Adult in Every Way…
Posted on by Townsend MyersWhen you turn 18 you are expected to grow up. You are turned out into the adult world and you are expected to make your own way…. You have many choices.
Get a job — join the workforce and become a contributing member of society. Or go to college — higher education is calling. Or you can join the military and fight for our country. Get married, have children, travel the world. Don’t forget to vote — you are now responsible for helping the rest of us choose the leadership for our nation.
You are now of the adult world, and we expect you to behave like one. And yes, you will be tried as an adult if you commit a crime.
Oh, but one thing… you are still just a kid! You can’t drink!
In this business of criminal law, I see a lot of clients who are classified as MIPs. Minors in possession. The 18-20 set, who get caught consuming alcohol. They are the easy arrest, after all. They are the bread and butter of my business, but I am telling you that this is nonsense.
We have created an entire class of criminals by setting what I see are arbitrary limitations on adults aged 18-20. Why have we categorized these three years of adulthood as “minor” in this one regard, when we expect 18-20 year-olds to be adults in every other way?
A few years ago, NPR did a story on underage drinking on college campus featuring John McCardell, former president of Middlebury College, a driving force behind a movement to change the drinking age back to 18.
“You know, the reality is that alcohol is a part of the lives of 18-, 19-, and 20-year-olds,” McCardell told NPR. “We can deny it, we can try to legislate it away, but in fact, it is a presence.”
We are not going to change the fact 18, 19, and 20 year-old adults are going to drink with their peers. It’s why my business continues to grow.
I bring all this up now because of a ridiculous ordinance that has been proposed to the New Orleans City Council by Councilwoman Jackie Clarkson, who just might be a little out of touch at 77 years old.
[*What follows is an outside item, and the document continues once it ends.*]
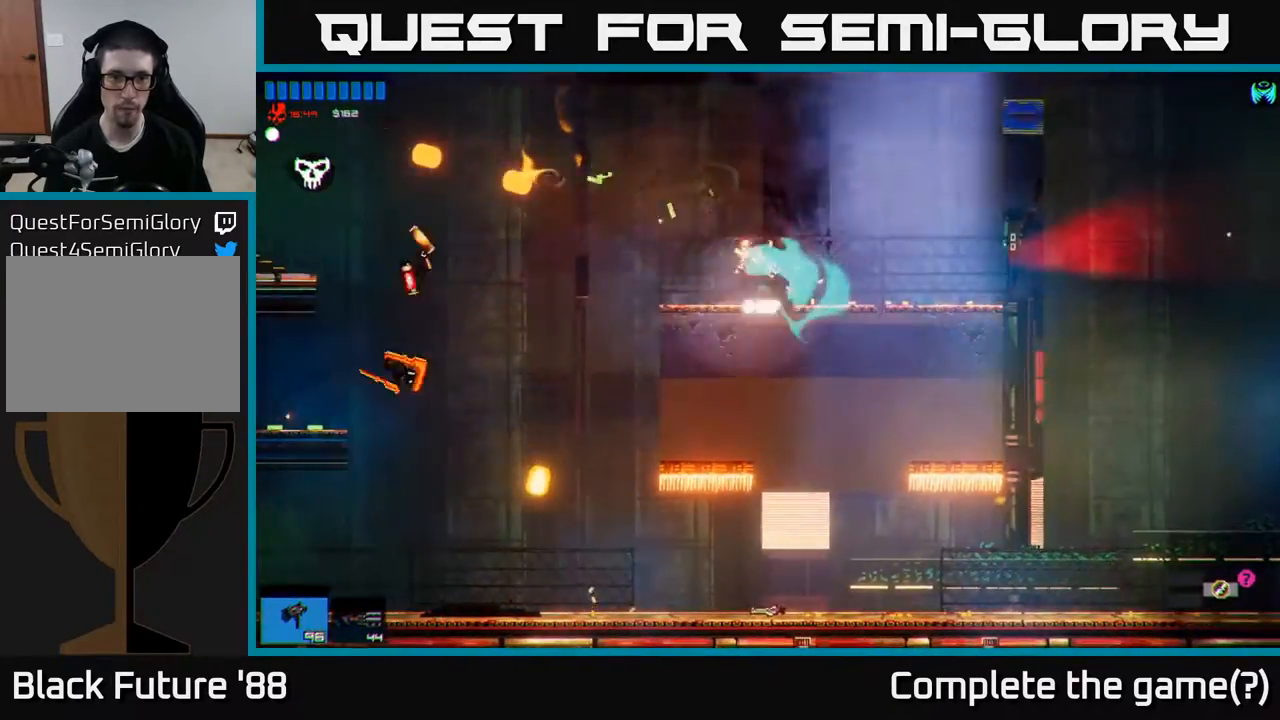
{"buttons": [], "left_stick": "left", "right_stick": "center", "events": [[17, "A", "up"]]}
Clarkson has suggested raising the admittance age to bars in New Orleans to 21 years old, which would mean that people we classify as adults in every other way no longer can see live music in the clubs of New Orleans. Read the student take in the Tulane Hullabaloo.
Clarkson’s proposal is a knee-jerk response to the spiraling violent crime rate in New Orleans. Her logic is that by banning 18, 19, and 20 year-old clubgoers from the clubs, underage drinking will cease, and all the bad people of the world will stay at home and off the streets.
I think it’s sticking our head in the sand to pretend that the New Orleans murder rate has any attachment to the patrons of nightclubs. MIPs are an easy ticket for cops, a good fundraiser for city coffers, and an easy scapegoat for crime rates. But c’mon, Jackie…. we’re going to have to work a little harder than that to effect true change on the violent crime rate of New Orleans.